Graph Theory Applications: Maps are fundamentally graphs, and metrics like:
* Betweenness centrality (identifying crucial chokepoints)
* Clustering coefficients (how "clumpy" resources are)
* Shortest path distributions (travel time variance)
...all correlate with player engagement.
The Deeper Insight: What seems naive is actually profound - by taking "fun" seriously as an optimization target, we're forced to confront what makes human decision-making satisfying. The best mathematical frameworks don't try to define fun directly, but instead optimize for decision richness - the number of meaningful, non-obvious choices available at each game state.
This is why procedural generation in modern games increasingly uses these frameworks, creating maps that aren't just random but mathematically tuned for engagement.
The map was likely developed iteratively via playtesting - no need even for heuristics then. Just play & ask “is it fun?”
Hint: it’s a logical derivative of the seafaring term “landfall”.
https://somethingaboutmaps.wordpress.com/about/
The long version is even better:
https://somethingaboutmaps.wordpress.com/2011/03/02/on-salva...
Embracing curiosity and exploration can be life-changing; embracing play, lifelong - it's a universal form of lifelong exploration among primates. Also, plenty of research supports exploration's powerful affect on aging minds (though I don't know your age) in many ways. And as a wonderful effect, you find new things that you love. And remember that part of exploration is dead ends and failures - if you aren't failing, you aren't trying.
Also, life changes take a bit of time, like turning a big ship - an accumulation of things need to change. Just beginning to head in that direction - changing the derivative of the derivative of your path, in geek terms - can change your outlook, give you direction and goals; you're embarked on a long journey.
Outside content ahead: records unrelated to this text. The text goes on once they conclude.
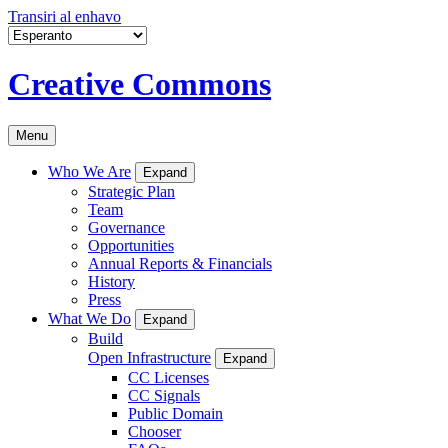
Transiri al enhavo
Creative Commons
Menu
Who We Are
Expand
Strategic Plan
Team
Governance
Opportunities
Annual Reports & Financials
History
Press
What We Do
Expand
Build
Open Infrastructure
Expand
CC Licenses
CC Signals
Public Domain
Chooser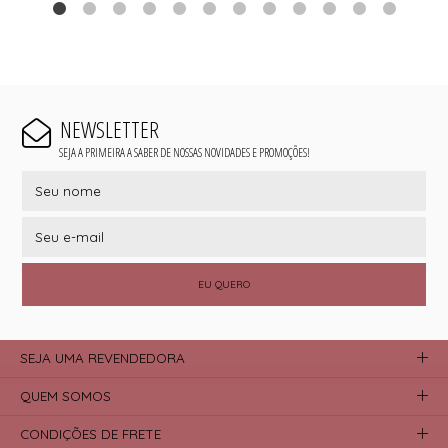
NEWSLETTER
SEJA A PRIMEIRA A SABER DE NOSSAS NOVIDADES E PROMOÇÕES!
EU QUERO
SEJA UMA REVENDEDORA
QUEM SOMOS
CONDIÇÕES DE FRETE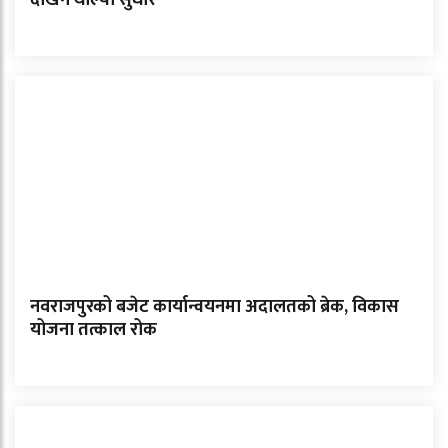
देखिन थाल्यो सुधार
नवराजपुरको बजेट कार्यान्वयनमा अदालतको ब्रेक, विकास
योजना तत्काल रोक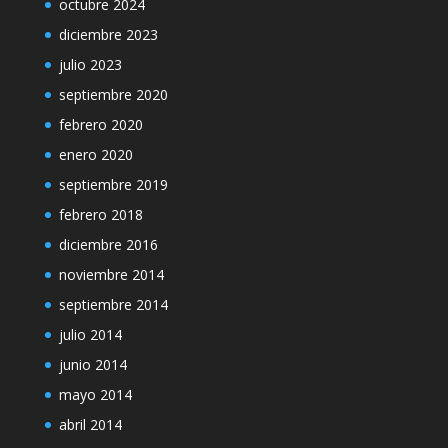
octubre 2024
diciembre 2023
julio 2023
septiembre 2020
febrero 2020
enero 2020
septiembre 2019
febrero 2018
diciembre 2016
noviembre 2014
septiembre 2014
julio 2014
junio 2014
mayo 2014
abril 2014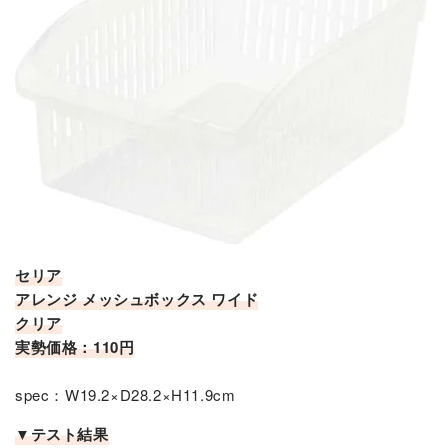
セリア
アレンジ メッシュボックス ワイド
クリア
実勢価格：110円
spec：W19.2×D28.2×H11.9cm
▼テスト結果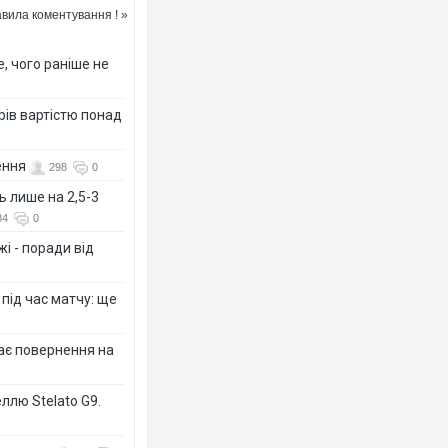
вила коментування ! »
, чого раніше не
рів вартістю понад
ення
298
0
ь лише на 2,5-3
84
0
і - поради від
 під час матчу: ще
дає повернення на
ллю Stelato G9.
There's no panacea. Life can still feel pointless at times. For me, at least, the trick is to recognize it's my emotions, to have compassion for them - life ain't easy - and to put my head down and just do the things I know are right. And when I come out of it, I feel proud of what I've done and in a better place to move forward. Always do things that leave you a little better off than when you started.
Good luck! I hope that helps!
Thank you for sharing your wisdom!
On my list, Alpha Centauri easily makes it on top 5 games ever made.
Thank you for the trip to memory lane. <goes to GOG to download the game>
One shortcoming is that its land texture doesn't show any contrasty edges, everything smoothly flows into other regions. We see the mountains but the textures pretty much ignore them and the edges that we see in our planet's texture are missing.
That said, I do appreciate the work that went into this, it looks very cool.
Through SMAC, I found ideas about how future societies might organize themselves to ensure human survival and progress. I found ideas about speculative technologies and how they could reshape civilization. I found that playing the game made me feel less alone, because it revealed loneliness as a universal human condition—timeless and unyielding. I found hope in a vision of humanity finding its place among the stars. I found myself grappling with ideas far larger than myself. I found my empathy measured by in-game choices. I found that history, like the game, carries no moral compass—it only moves forward.
And the starting prompt was:
> $NAME3, a new era of struggle and opportunity awaits you. The UN Starship Unity has arrived in the Alpha Centauri system after a forty year voyage. All contact with Earth has been lost. After Captain Garland's assassination by an unknown assailant, the crew mutinied and split into factions. In the ensuing conflict, some seized control of the Unity's colony pods. You now shape the destiny of your $<M1:$FACTIONADJ0> faction, which has just made PLANETFALL!
I'll use this opportunity to encourage people to watch this show. If you are a fan of sci-fi (think Greg Egan, Vernor Vinge), you will love this. If you are not, I think you should still give it a try. It is that good.